JC Bowman, executive director of Professional Educators of Tennessee:

“Commissioner Candice McQueen is one of the most visible members of the Haslam Administration. She took over the department during a dark period in public education, and she made a significant difference within the department, particularly in the infrastructure. Those changes are not readily noticeable, as they include systems, processes and human capital. There are some exceptional people within the Department of Education working to make public education a success in our state. It is unfortunate that online testing continues to be a point of contention, but the state is moving in a positive direction. The next Commissioner of Education and the 111th Tennessee General Assembly will need to make adjustments in student assessment as we move forward.   We will always be grateful to Commissioner McQueen for her unwavering support of increasing teacher salaries and commitment to student literacy.”

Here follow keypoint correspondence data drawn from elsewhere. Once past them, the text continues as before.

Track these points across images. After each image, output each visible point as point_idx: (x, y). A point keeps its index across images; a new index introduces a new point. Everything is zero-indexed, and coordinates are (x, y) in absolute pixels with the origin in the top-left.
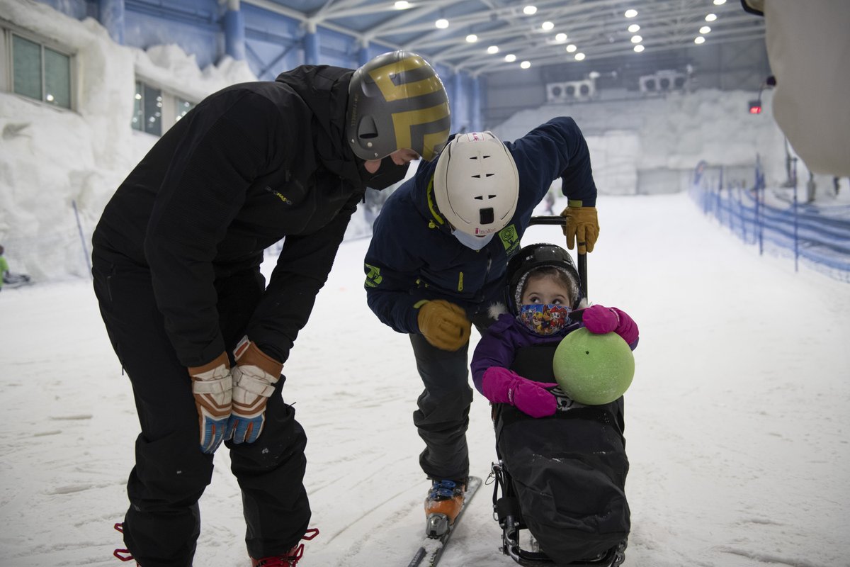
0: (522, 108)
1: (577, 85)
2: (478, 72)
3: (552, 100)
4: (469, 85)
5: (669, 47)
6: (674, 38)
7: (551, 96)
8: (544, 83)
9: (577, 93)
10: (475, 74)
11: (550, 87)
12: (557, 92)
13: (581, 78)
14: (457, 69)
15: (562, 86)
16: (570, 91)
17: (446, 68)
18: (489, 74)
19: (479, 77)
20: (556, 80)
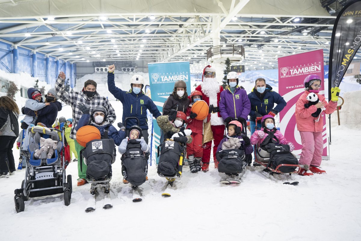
0: (87, 74)
1: (104, 68)
2: (73, 62)
3: (96, 72)
4: (70, 66)
5: (130, 60)
6: (131, 58)
7: (96, 71)
8: (94, 67)
9: (104, 70)
10: (72, 63)
11: (96, 68)
12: (98, 70)
13: (105, 67)
14: (66, 61)
15: (100, 68)
16: (102, 70)
17: (63, 61)
18: (77, 63)
19: (73, 63)
20: (98, 67)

Sharon Griffin, leader of the state-run Achievement School District:

“I have truly appreciated Dr. McQueen’s leadership and vision for the Department of Education.  From a distance and even closer in recent months, I have clearly seen the integrity and passion she brings to the work of improving student outcomes.  We have absolutely connected around our shared belief in how what’s in the best interest of students should guide our work.”

Jamie Woodson, CEO of SCORE:

“Tennessee students have been served very well by the steady and strong leadership of Commissioner McQueen. Her priorities have been the right ones for our children: improving student achievement, with a specific focus on reading skills; advocating for great teaching and supporting teachers to deliver high-quality instruction; and emphasizing that students and schools with the greatest needs must receive targeted focus and support in order to improve.”

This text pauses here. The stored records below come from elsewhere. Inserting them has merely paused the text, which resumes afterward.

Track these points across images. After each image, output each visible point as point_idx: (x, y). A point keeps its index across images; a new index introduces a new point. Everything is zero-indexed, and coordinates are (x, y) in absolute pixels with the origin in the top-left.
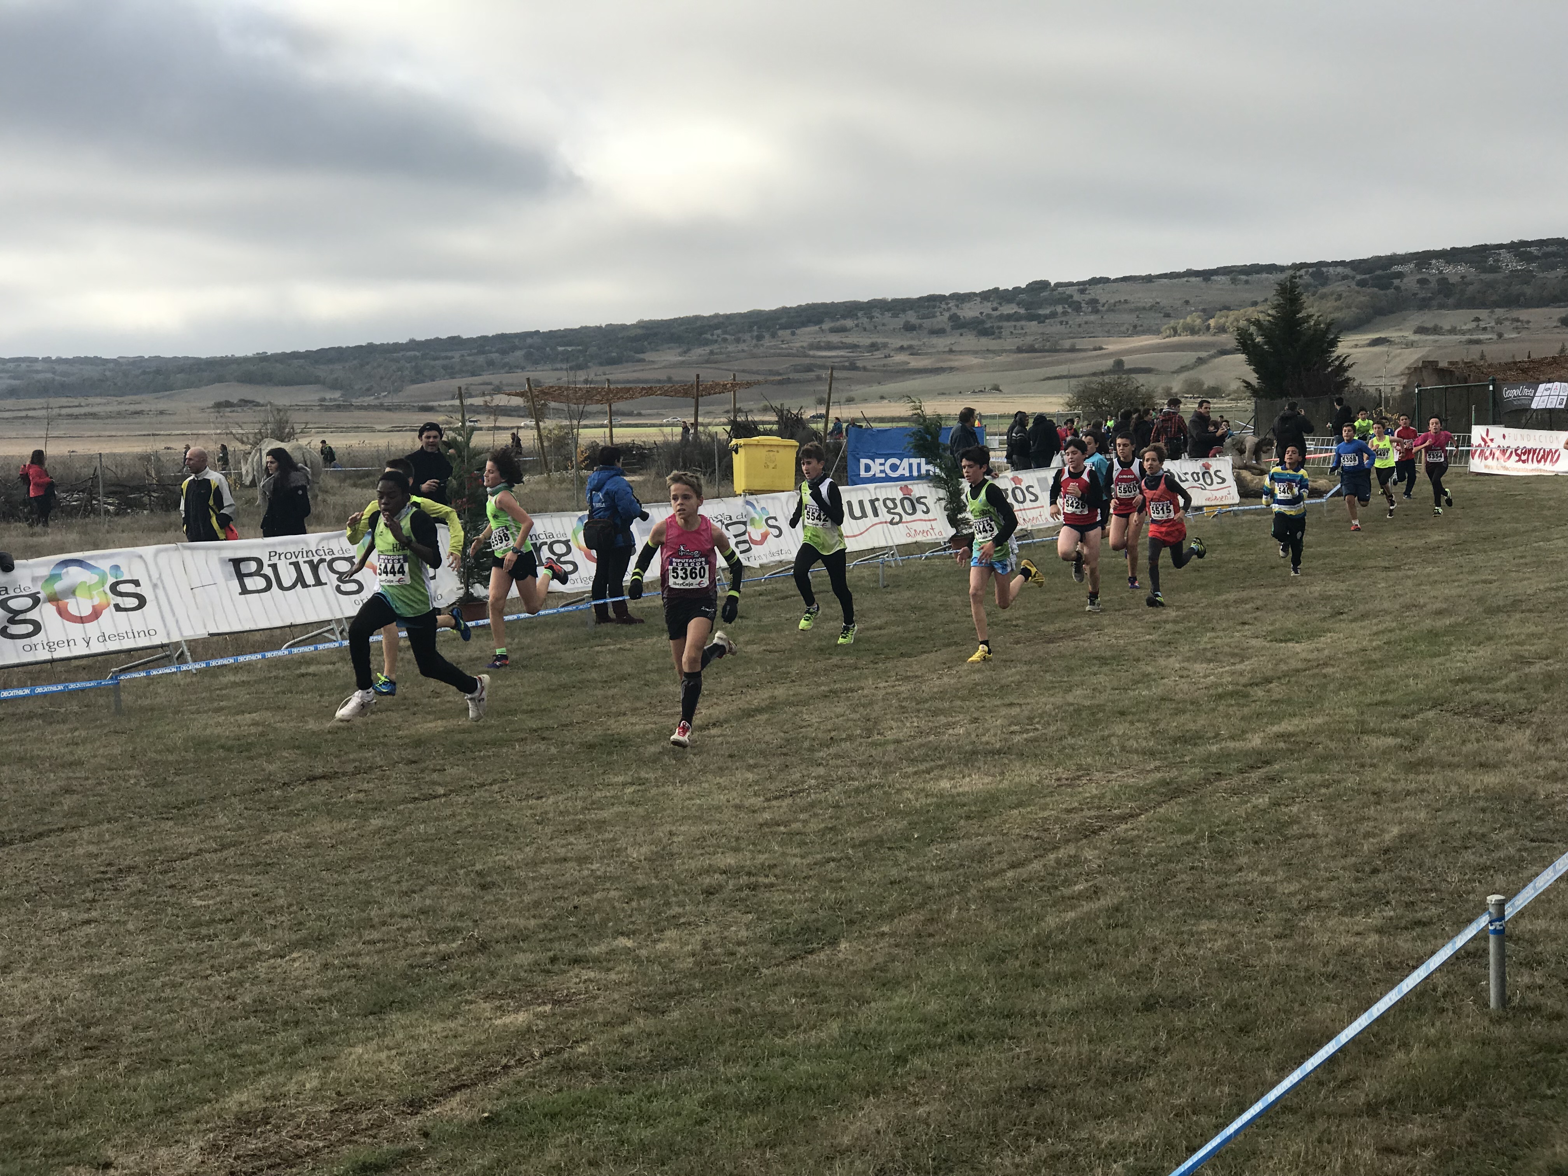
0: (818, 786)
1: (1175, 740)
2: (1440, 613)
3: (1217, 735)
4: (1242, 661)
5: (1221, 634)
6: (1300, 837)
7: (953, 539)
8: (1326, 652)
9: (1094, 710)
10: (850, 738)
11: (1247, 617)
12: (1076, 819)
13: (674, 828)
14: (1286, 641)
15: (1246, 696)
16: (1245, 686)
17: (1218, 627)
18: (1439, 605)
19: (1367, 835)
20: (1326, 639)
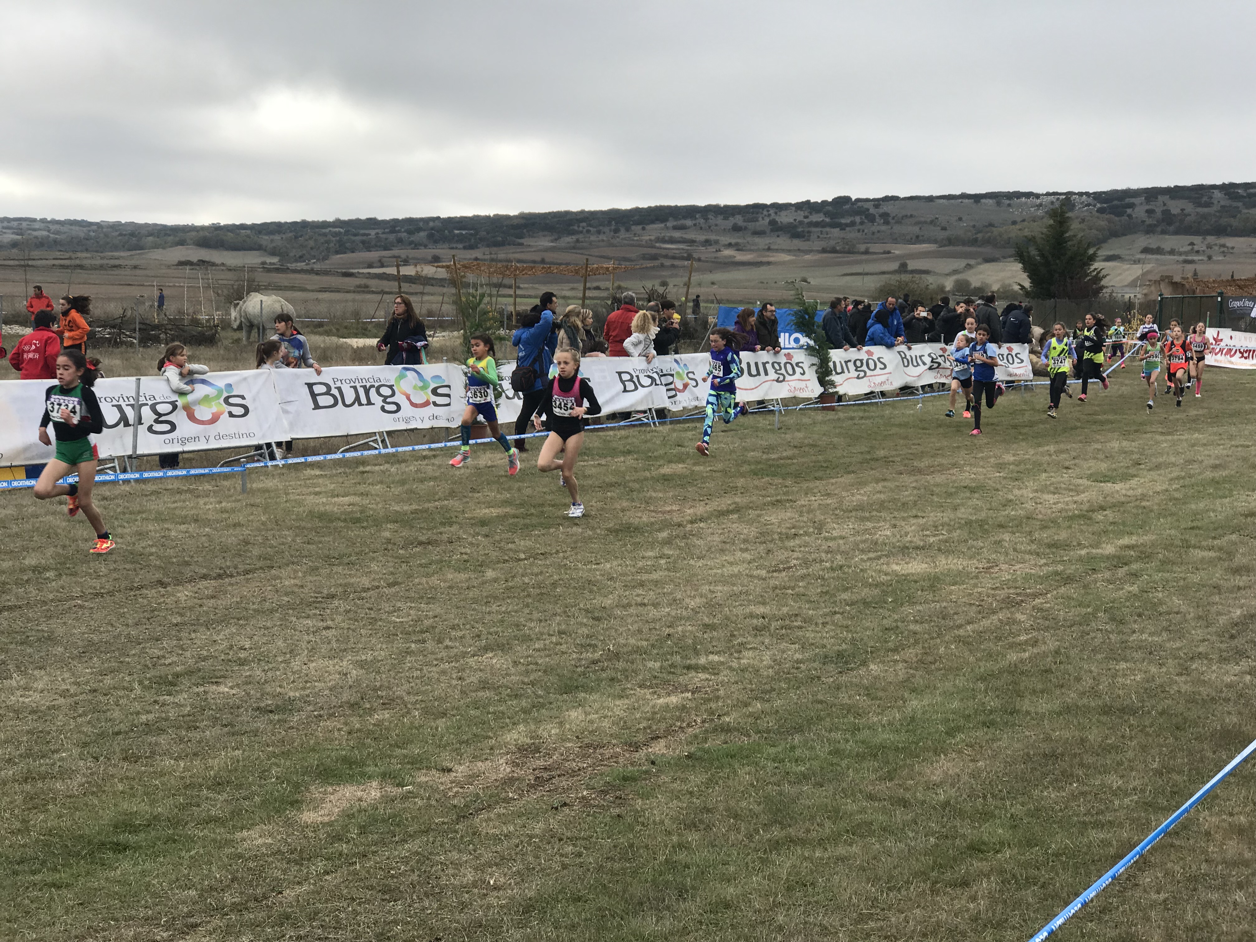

Sarah Carpenter, executive director of parent advocacy group Memphis Lift:

“Memphis parents want decision makers to be accessible, and we appreciate that Commissioner McQueen made a point to build relationships and hear concerns from the entire community. Hopefully, the next education commissioner will bring parents to the table for conversations about our kids’ education.”

Mendell Grinter, leader of Memphis student advocacy group Campaign for School Equity:

“In our collaborative work and position in the educational landscape, we have witnessed firsthand how Commissioner McQueen has served as a tireless advocate for students and families in Tennessee. Over the past two years her leadership has inspired school leaders, and teachers alike to recognize the sense of urgency for improving school equity and academic outcomes for more students.”

Andy Spears, author of Tennessee Education Report and vocal critic of state test, TNReady:

“After what can charitably be called a rocky tenure at the helm of the Tennessee Department of Education, Candice McQueen has miraculously landed another high-level job. This time, she’ll take over as CEO of the National Institute for Excellence in Teaching, an organization apparently not at all concerned about the track record of new hires or accountability.”

Beth Brown, president of Tennessee Education Association:

“As candidates for the state’s next commissioner of education are considered, it is my hope that serious consideration is given to an individual’s experience in our own Tennessee public schools… Students and educators are struggling with two major issues that must be tackled by the next commissioner: high-stakes standardized tests and a lack of proper funding for all schools. Our schools need a leader who understands that the current test-and-punish system is not helping our students succeed. Governor Bill Haslam has made significant increases in state funding for public education, but there is still much work to be done to ensure every child has the resources needed for a well-rounded public education.”